Silivri koşullarında insanların ruh durumlarının içler acısı olduğundan da söz etti. Özellikle İnönü Üniveristesi Rektörü Prof. Dr. Fatih Hilmioğlu için kaygılıydı. Prof. Hilmioğlu hastaydı ve oğlunun ölümünden sonra durumu iyi değildi. Yalçın “ Fatih Hoca çıksın ben onun yerine de yatayım” diyordu.
Geride yedi saati bırakmıştık. Yedi saat boyunca durmaksızın anlattılar. Duruşma salonu dışında hiç bir araya gelemiyor, görüşemiyor, konuşamıyorlardı. Ama bu onları 16 sayfalık ortak bir bildiri hazırlamaktan alı koymamıştı. Mutlaka okumamızı, okutmamızı istiyorlardı. “Ergenekon Tutsaklarından Kamuoyuna Açıklama” internet aracılığı ile rahatlıkla ulaşılabilecek bir metin.
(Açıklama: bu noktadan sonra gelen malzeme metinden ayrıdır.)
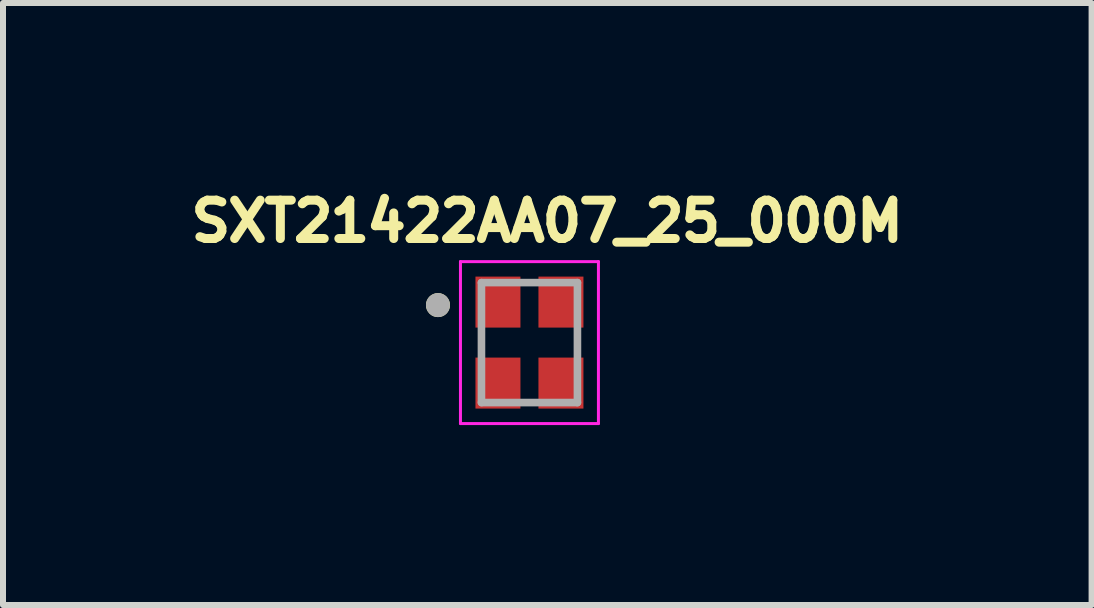
<source format=kicad_pcb>
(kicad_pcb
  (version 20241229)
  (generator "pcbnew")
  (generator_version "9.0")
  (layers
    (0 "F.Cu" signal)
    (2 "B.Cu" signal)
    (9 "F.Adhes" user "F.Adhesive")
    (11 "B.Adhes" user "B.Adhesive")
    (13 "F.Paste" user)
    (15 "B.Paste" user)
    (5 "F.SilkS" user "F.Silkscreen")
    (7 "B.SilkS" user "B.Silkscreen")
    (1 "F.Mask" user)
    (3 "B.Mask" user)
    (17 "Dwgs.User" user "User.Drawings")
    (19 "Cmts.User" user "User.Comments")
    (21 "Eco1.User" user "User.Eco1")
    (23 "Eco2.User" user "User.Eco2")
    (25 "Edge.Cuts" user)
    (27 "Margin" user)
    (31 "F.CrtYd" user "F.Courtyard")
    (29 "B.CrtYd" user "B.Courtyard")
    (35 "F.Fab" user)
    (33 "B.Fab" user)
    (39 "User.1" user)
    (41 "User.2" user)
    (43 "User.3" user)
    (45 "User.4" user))
  (footprint "SXT21422AA07_25_000M"
    (layer "F.Cu")
    (at 5.776 2.661)
    (property "Reference" "SXT21422AA07_25_000M" (at 0.297 -2.023 0) (layer "F.SilkS") (effects (font (size 0.64 0.64) (thickness 0.15))))
    (attr smd)
    (fp_circle (center -1.525 -0.625) (end -1.425 -0.625) (stroke (width 0.2) (type solid)) (fill no) (layer "F.SilkS"))
    (fp_line (start -1.15 -1.35) (end -1.15 1.35) (stroke (width 0.05) (type solid)) (layer "F.CrtYd"))
    (fp_line (start -1.15 1.35) (end 1.15 1.35) (stroke (width 0.05) (type solid)) (layer "F.CrtYd"))
    (fp_line (start 1.15 -1.35) (end -1.15 -1.35) (stroke (width 0.05) (type solid)) (layer "F.CrtYd"))
    (fp_line (start 1.15 1.35) (end 1.15 -1.35) (stroke (width 0.05) (type solid)) (layer "F.CrtYd"))
    (fp_line (start -0.8 -1) (end -0.8 1) (stroke (width 0.127) (type solid)) (layer "F.Fab"))
    (fp_line (start -0.8 1) (end 0.8 1) (stroke (width 0.127) (type solid)) (layer "F.Fab"))
    (fp_line (start 0.8 -1) (end -0.8 -1) (stroke (width 0.127) (type solid)) (layer "F.Fab"))
    (fp_line (start 0.8 1) (end 0.8 -1) (stroke (width 0.127) (type solid)) (layer "F.Fab"))
    (fp_circle (center -1.525 -0.625) (end -1.425 -0.625) (stroke (width 0.2) (type solid)) (fill no) (layer "F.Fab"))
    (pad "1" smd rect (at -0.525 -0.675) (size 0.75 0.85) (layers "F.Cu" "F.Mask" "F.Paste"))
    (pad "2" smd rect (at -0.525 0.675) (size 0.75 0.85) (layers "F.Cu" "F.Mask" "F.Paste"))
    (pad "3" smd rect (at 0.525 0.675) (size 0.75 0.85) (layers "F.Cu" "F.Mask" "F.Paste"))
    (pad "4" smd rect (at 0.525 -0.675) (size 0.75 0.85) (layers "F.Cu" "F.Mask" "F.Paste")))
  (gr_rect
    (start -3 -3)
    (end 15.147 7.036)
    (stroke (width 0.1) (type default))
    (fill no)
    (layer "Edge.Cuts")))
</source>
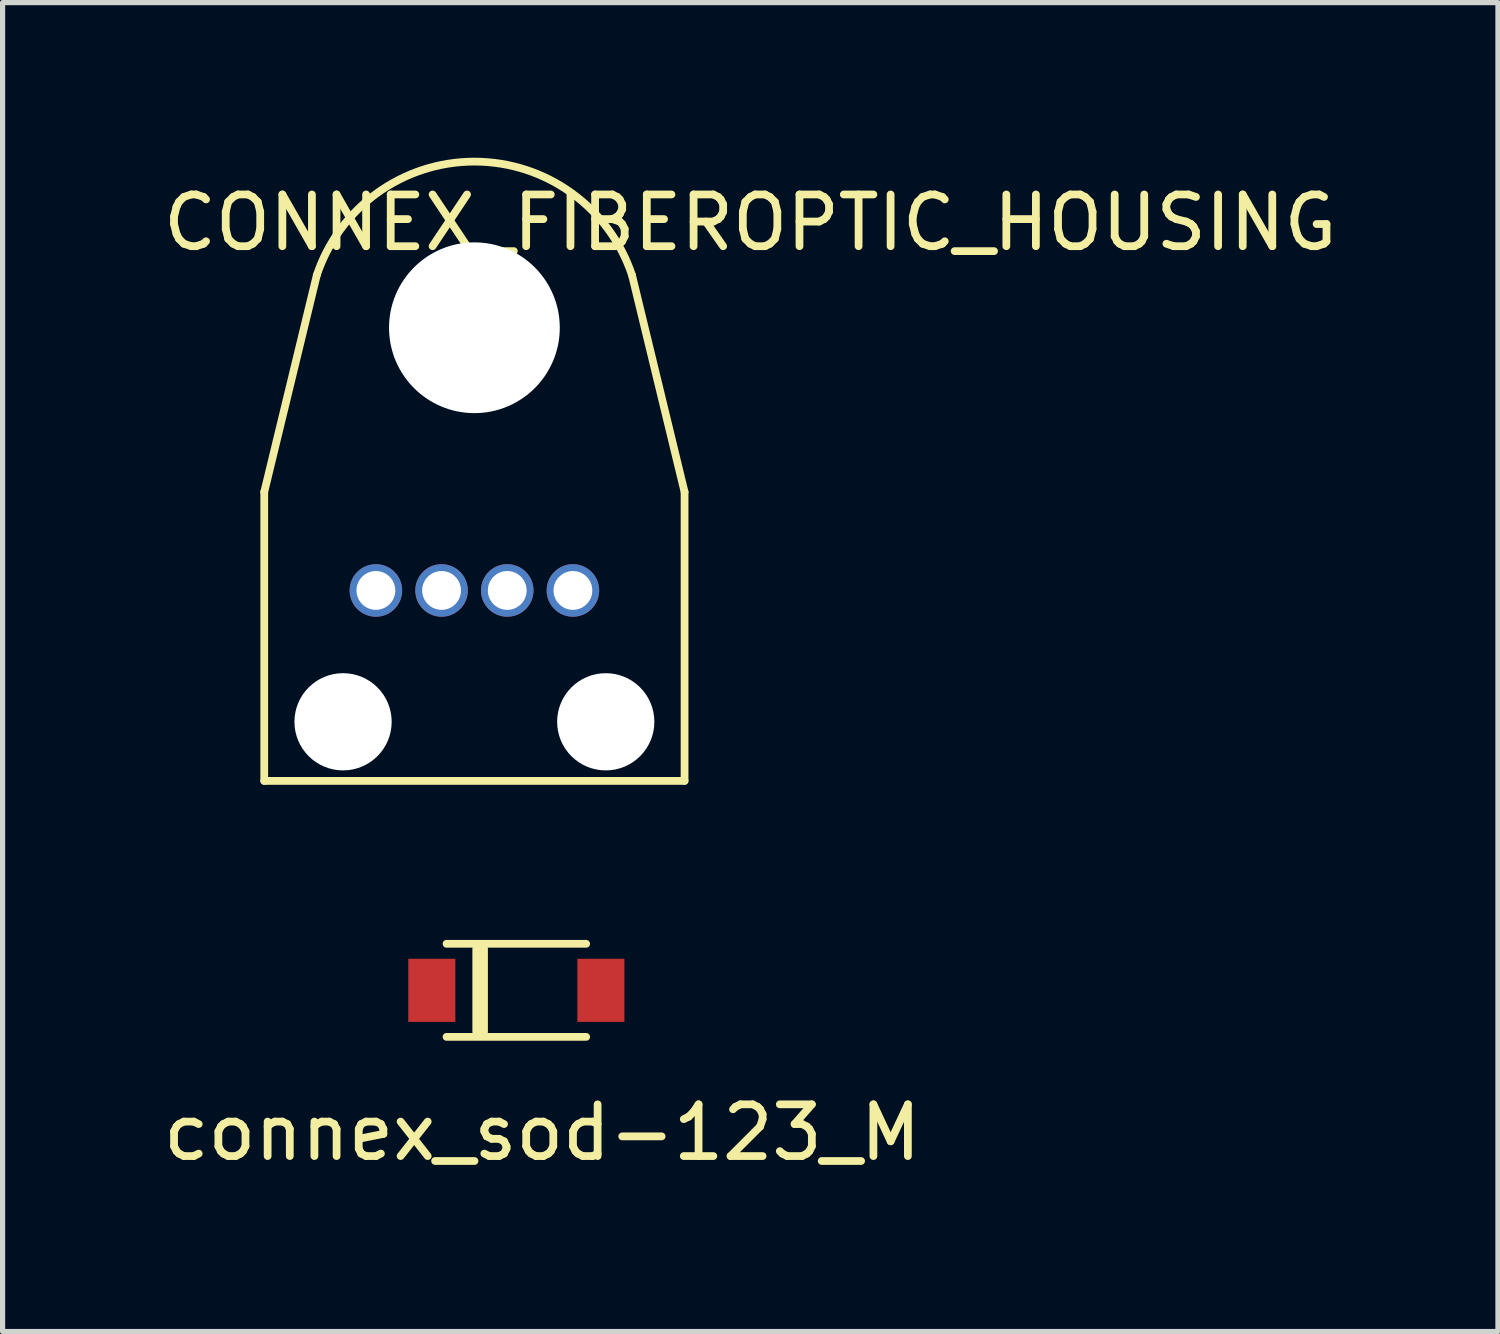
<source format=kicad_pcb>
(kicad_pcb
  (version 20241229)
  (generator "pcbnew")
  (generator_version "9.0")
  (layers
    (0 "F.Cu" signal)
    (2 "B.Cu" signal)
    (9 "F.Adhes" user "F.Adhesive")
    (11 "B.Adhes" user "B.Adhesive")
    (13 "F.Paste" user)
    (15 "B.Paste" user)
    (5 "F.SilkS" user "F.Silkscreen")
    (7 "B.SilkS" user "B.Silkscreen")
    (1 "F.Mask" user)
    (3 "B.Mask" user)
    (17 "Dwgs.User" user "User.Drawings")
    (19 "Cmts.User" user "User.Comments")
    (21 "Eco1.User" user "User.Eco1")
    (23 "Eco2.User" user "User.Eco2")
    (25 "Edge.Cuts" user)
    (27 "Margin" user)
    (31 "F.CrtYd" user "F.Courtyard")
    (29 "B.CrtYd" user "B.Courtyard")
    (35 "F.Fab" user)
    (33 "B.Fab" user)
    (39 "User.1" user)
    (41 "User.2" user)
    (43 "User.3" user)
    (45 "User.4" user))
  (footprint "CONNEX_FIBEROPTIC_HOUSING"
    (layer "F.Cu")
    (at 6.124 10.908)
    (property "Reference" "CONNEX_FIBEROPTIC_HOUSING" (at 5.334 -9.652 0) (layer "F.SilkS") (effects (font (size 1 1) (thickness 0.15))))
    (attr through_hole)
    (fp_line (start -4.064 -4.445) (end -3.048 -8.636) (stroke (width 0.15) (type solid)) (layer "F.SilkS"))
    (fp_line (start -4.064 1.143) (end -4.064 -4.445) (stroke (width 0.15) (type solid)) (layer "F.SilkS"))
    (fp_line (start -4.064 1.143) (end 4.064 1.143) (stroke (width 0.15) (type solid)) (layer "F.SilkS"))
    (fp_line (start 3.048 -8.636) (end 4.064 -4.445) (stroke (width 0.15) (type solid)) (layer "F.SilkS"))
    (fp_line (start 4.064 1.143) (end 4.064 -4.445) (stroke (width 0.15) (type solid)) (layer "F.SilkS"))
    (fp_arc (start -3.048 -8.636) (mid 0 -10.832874) (end 3.048 -8.636) (stroke (width 0.15) (type solid)) (layer "F.SilkS"))
    (pad "" np_thru_hole circle (at -2.54 0) (size 1.88 1.88) (drill 1.88) (layers "*.Cu" "*.Mask"))
    (pad "" np_thru_hole circle (at 0 -7.62) (size 3.302 3.302) (drill 3.302) (layers "*.Cu" "*.Mask"))
    (pad "" np_thru_hole circle (at 2.54 0) (size 1.88 1.88) (drill 1.88) (layers "*.Cu" "*.Mask"))
    (pad "1" thru_hole circle (at -1.905 -2.54) (size 1.016 1.016) (drill 0.75) (layers "*.Cu" "*.Mask"))
    (pad "2" thru_hole circle (at -0.635 -2.54) (size 1.016 1.016) (drill 0.75) (layers "*.Cu" "*.Mask"))
    (pad "3" thru_hole circle (at 0.635 -2.54) (size 1.016 1.016) (drill 0.75) (layers "*.Cu" "*.Mask"))
    (pad "4" thru_hole circle (at 1.905 -2.54) (size 1.016 1.016) (drill 0.75) (layers "*.Cu" "*.Mask")))
  (footprint "connex_sod-123_M"
    (layer "F.Cu")
    (at 6.935 16.101)
    (property "Reference" "connex_sod-123_M" (at 0.5 2.75 0) (layer "F.SilkS") (effects (font (size 1 1) (thickness 0.15))))
    (attr through_hole)
    (fp_line (start -1.35 -0.9) (end 1.35 -0.9) (stroke (width 0.15) (type solid)) (layer "F.SilkS"))
    (fp_line (start -1.35 0.9) (end 1.35 0.9) (stroke (width 0.15) (type solid)) (layer "F.SilkS"))
    (fp_line (start -0.7 -0.8) (end -0.7 0.8) (stroke (width 0.3) (type solid)) (layer "F.SilkS"))
    (pad "1" smd rect (at -1.635 0) (size 0.91 1.22) (layers "F.Cu" "F.Mask" "F.Paste"))
    (pad "2" smd rect (at 1.635 0) (size 0.91 1.22) (layers "F.Cu" "F.Mask" "F.Paste")))
  (gr_rect
    (start -3 -3)
    (end 25.917 22.699)
    (stroke (width 0.1) (type default))
    (fill no)
    (layer "Edge.Cuts")))
</source>
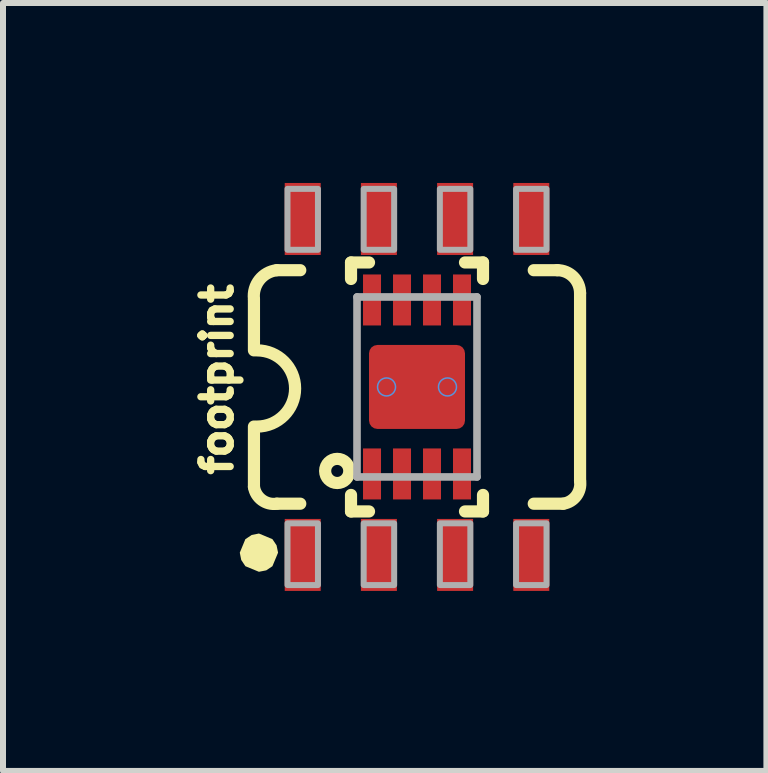
<source format=kicad_pcb>
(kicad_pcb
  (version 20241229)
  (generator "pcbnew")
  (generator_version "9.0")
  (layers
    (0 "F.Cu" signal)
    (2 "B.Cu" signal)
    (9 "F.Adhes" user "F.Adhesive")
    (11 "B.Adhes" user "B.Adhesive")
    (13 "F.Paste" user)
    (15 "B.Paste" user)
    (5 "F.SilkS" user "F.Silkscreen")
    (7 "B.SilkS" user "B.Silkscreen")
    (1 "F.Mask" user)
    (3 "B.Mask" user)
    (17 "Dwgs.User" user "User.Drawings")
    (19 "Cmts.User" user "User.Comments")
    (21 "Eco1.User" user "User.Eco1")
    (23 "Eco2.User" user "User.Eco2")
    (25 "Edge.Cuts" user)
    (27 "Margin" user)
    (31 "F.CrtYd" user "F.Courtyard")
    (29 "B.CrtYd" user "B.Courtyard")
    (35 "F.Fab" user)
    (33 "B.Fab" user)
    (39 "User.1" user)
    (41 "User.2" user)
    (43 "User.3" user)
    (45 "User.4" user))
  (footprint "footprint"
    (layer "F.Cu")
    (at 3.901 3.4)
    (property "Reference" "footprint" (at -3.048 -0.127 90) (layer "F.SilkS") (effects (font (size 0.488 0.488) (thickness 0.122)) (justify bottom)))
    (fp_line (start -2.718 -1.453) (end -2.718 -0.61) (stroke (width 0.203) (type solid)) (layer "F.SilkS"))
    (fp_line (start -2.718 1.665) (end -2.718 0.66) (stroke (width 0.203) (type solid)) (layer "F.SilkS"))
    (fp_line (start -2.337 1.946) (end -1.946 1.946) (stroke (width 0.203) (type solid)) (layer "F.SilkS"))
    (fp_line (start -1.946 -1.946) (end -2.337 -1.946) (stroke (width 0.203) (type solid)) (layer "F.SilkS"))
    (fp_line (start -1.1 -2.075) (end -0.8 -2.075) (stroke (width 0.203) (type solid)) (layer "F.SilkS"))
    (fp_line (start -1.1 -1.8) (end -1.1 -2.075) (stroke (width 0.203) (type solid)) (layer "F.SilkS"))
    (fp_line (start -1.1 2.075) (end -1.1 1.8) (stroke (width 0.203) (type solid)) (layer "F.SilkS"))
    (fp_line (start -0.8 2.075) (end -1.1 2.075) (stroke (width 0.203) (type solid)) (layer "F.SilkS"))
    (fp_line (start 0.8 -2.075) (end 1.1 -2.075) (stroke (width 0.203) (type solid)) (layer "F.SilkS"))
    (fp_line (start 1.1 -2.075) (end 1.1 -1.8) (stroke (width 0.203) (type solid)) (layer "F.SilkS"))
    (fp_line (start 1.1 1.8) (end 1.1 2.075) (stroke (width 0.203) (type solid)) (layer "F.SilkS"))
    (fp_line (start 1.1 2.075) (end 0.8 2.075) (stroke (width 0.203) (type solid)) (layer "F.SilkS"))
    (fp_line (start 1.946 1.946) (end 2.437 1.946) (stroke (width 0.203) (type solid)) (layer "F.SilkS"))
    (fp_line (start 2.337 -1.946) (end 1.946 -1.946) (stroke (width 0.203) (type solid)) (layer "F.SilkS"))
    (fp_line (start 2.718 1.565) (end 2.718 -1.565) (stroke (width 0.203) (type solid)) (layer "F.SilkS"))
    (fp_arc (start -2.7178 -1.4653) (mid -2.626948 -1.784731) (end -2.3368 -1.9463) (stroke (width 0.2032) (type solid)) (layer "F.SilkS"))
    (fp_arc (start -2.667 -0.6096) (mid -2.032 0.0254) (end -2.667 0.6604) (stroke (width 0.2032) (type solid)) (layer "F.SilkS"))
    (fp_arc (start -2.336799 1.946301) (mid -2.58554 1.884767) (end -2.7178 1.6653) (stroke (width 0.2032) (type solid)) (layer "F.SilkS"))
    (fp_arc (start 2.3368 -1.9463) (mid 2.606237 -1.834736) (end 2.7178 -1.565298) (stroke (width 0.2032) (type solid)) (layer "F.SilkS"))
    (fp_arc (start 2.7178 1.5653) (mid 2.656208 1.813997) (end 2.4368 1.9463) (stroke (width 0.2032) (type solid)) (layer "F.SilkS"))
    (fp_circle (center -1.33 1.4) (end -1.23 1.4) (stroke (width 0.203) (type solid)) (fill no) (layer "F.SilkS"))
    (fp_poly (pts (xy -2.41 2.537) (xy -2.341 2.64) (xy -2.316 2.762) (xy -2.41 2.988) (xy -2.513 3.057) (xy -2.635 3.081) (xy -2.861 2.988) (xy -2.93 2.884) (xy -2.954 2.762) (xy -2.861 2.537) (xy -2.757 2.468) (xy -2.635 2.443)) (stroke (width 0) (type solid)) (fill yes) (layer "F.SilkS"))
    (fp_poly (pts (xy -0.635 0.381) (xy 0.635 0.381) (xy 0.635 -0.381) (xy -0.635 -0.381)) (stroke (width 0) (type solid)) (fill yes) (layer "F.Paste"))
    (fp_circle (center -0.508 0) (end -0.358 0) (stroke (width 0.025) (type solid)) (fill no) (layer "Cmts.User"))
    (fp_circle (center 0.508 0) (end 0.658 0) (stroke (width 0.025) (type solid)) (fill no) (layer "Cmts.User"))
    (fp_line (start -1 -1.5) (end 1 -1.5) (stroke (width 0.127) (type solid)) (layer "F.Fab"))
    (fp_line (start -1 1.5) (end -1 -1.5) (stroke (width 0.127) (type solid)) (layer "F.Fab"))
    (fp_line (start 1 -1.5) (end 1 1.5) (stroke (width 0.127) (type solid)) (layer "F.Fab"))
    (fp_line (start 1 1.5) (end -1 1.5) (stroke (width 0.127) (type solid)) (layer "F.Fab"))
    (fp_poly (pts (xy -2.159 -2.286) (xy -1.651 -2.286) (xy -1.651 -3.302) (xy -2.159 -3.302)) (stroke (width 0.1) (type solid)) (fill no) (layer "F.Fab"))
    (fp_poly (pts (xy -2.159 3.302) (xy -1.651 3.302) (xy -1.651 2.273) (xy -2.159 2.273)) (stroke (width 0.1) (type solid)) (fill no) (layer "F.Fab"))
    (fp_poly (pts (xy -0.889 -2.286) (xy -0.381 -2.286) (xy -0.381 -3.302) (xy -0.889 -3.302)) (stroke (width 0.1) (type solid)) (fill no) (layer "F.Fab"))
    (fp_poly (pts (xy -0.889 3.302) (xy -0.381 3.302) (xy -0.381 2.273) (xy -0.889 2.273)) (stroke (width 0.1) (type solid)) (fill no) (layer "F.Fab"))
    (fp_poly (pts (xy 0.381 -2.286) (xy 0.889 -2.286) (xy 0.889 -3.302) (xy 0.381 -3.302)) (stroke (width 0.1) (type solid)) (fill no) (layer "F.Fab"))
    (fp_poly (pts (xy 0.381 3.302) (xy 0.889 3.302) (xy 0.889 2.273) (xy 0.381 2.273)) (stroke (width 0.1) (type solid)) (fill no) (layer "F.Fab"))
    (fp_poly (pts (xy 1.651 -2.286) (xy 2.159 -2.286) (xy 2.159 -3.302) (xy 1.651 -3.302)) (stroke (width 0.1) (type solid)) (fill no) (layer "F.Fab"))
    (fp_poly (pts (xy 1.651 3.302) (xy 2.159 3.302) (xy 2.159 2.273) (xy 1.651 2.273)) (stroke (width 0.1) (type solid)) (fill no) (layer "F.Fab"))
    (pad "1" smd rect (at -0.75 1.45) (size 0.3 0.85) (layers "F.Cu" "F.Mask" "F.Paste"))
    (pad "1S" smd rect (at -1.905 2.8) (size 0.6 1.2) (layers "F.Cu" "F.Mask" "F.Paste"))
    (pad "2" smd rect (at -0.25 1.45) (size 0.3 0.85) (layers "F.Cu" "F.Mask" "F.Paste"))
    (pad "2S" smd rect (at -0.635 2.8) (size 0.6 1.2) (layers "F.Cu" "F.Mask" "F.Paste"))
    (pad "3" smd rect (at 0.25 1.45) (size 0.3 0.85) (layers "F.Cu" "F.Mask" "F.Paste"))
    (pad "3S" smd rect (at 0.635 2.8) (size 0.6 1.2) (layers "F.Cu" "F.Mask" "F.Paste"))
    (pad "4" smd rect (at 0.75 1.45) (size 0.3 0.85) (layers "F.Cu" "F.Mask" "F.Paste"))
    (pad "4S" smd rect (at 1.905 2.8) (size 0.6 1.2) (layers "F.Cu" "F.Mask" "F.Paste"))
    (pad "5" smd rect (at 0.75 -1.45) (size 0.3 0.85) (layers "F.Cu" "F.Mask" "F.Paste"))
    (pad "5S" smd rect (at 1.905 -2.8) (size 0.6 1.2) (layers "F.Cu" "F.Mask" "F.Paste"))
    (pad "6" smd rect (at 0.25 -1.45) (size 0.3 0.85) (layers "F.Cu" "F.Mask" "F.Paste"))
    (pad "6S" smd rect (at 0.635 -2.8) (size 0.6 1.2) (layers "F.Cu" "F.Mask" "F.Paste"))
    (pad "7" smd rect (at -0.25 -1.45) (size 0.3 0.85) (layers "F.Cu" "F.Mask" "F.Paste"))
    (pad "7S" smd rect (at -0.635 -2.8) (size 0.6 1.2) (layers "F.Cu" "F.Mask" "F.Paste"))
    (pad "8" smd rect (at -0.75 -1.45) (size 0.3 0.85) (layers "F.Cu" "F.Mask" "F.Paste"))
    (pad "8S" smd rect (at -1.905 -2.8) (size 0.6 1.2) (layers "F.Cu" "F.Mask" "F.Paste"))
    (pad "P" smd roundrect (at 0 0) (size 1.6 1.4) (layers "F.Cu" "F.Mask") (roundrect_rratio 0.1)))
  (gr_rect
    (start -3 -3)
    (end 9.725 9.8)
    (stroke (width 0.1) (type default))
    (fill no)
    (layer "Edge.Cuts")))
</source>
Cezaevi çıkışında Şule Perinçek ile karşılaşıyoruz. Elinde üç koca torba. O iki kişiyi ziyarete geliyor. Eşi ve oğlu. Doğu Perinçek ve Mehmet Perinçek. Nasıl olduklarını soruyorum. “Çok iyiler” diyor. Özellikle Doğu Perinçek’in 29 Ekim ve 10 Kasım nedeniyle çok keyifli olduğunu söylüyor. Aramıza onu da alıp içerde yapamadığımız şeyi yapıyoruz. Toplu fotoğraf çektiriyoruz. Sonra da Direniş Çadırı’na uğruyoruz. Akşam iyice çöküyor. Çadırda ışık yok. Jeneratörü devreye sokuyorlar. Bize kurabiye ve çay ikram ediyorlar. Direniş Çadırı ve hemen kıyısına elleriyle çiçekledikleri bahçeleri Silivri’nin simgesi. Bir anıt gibi duruyor orada.
Dostlarla vedalaşıp dönüş yoluna düştüğümüzde galiba hepimiz biraz eksik kalıyoruz.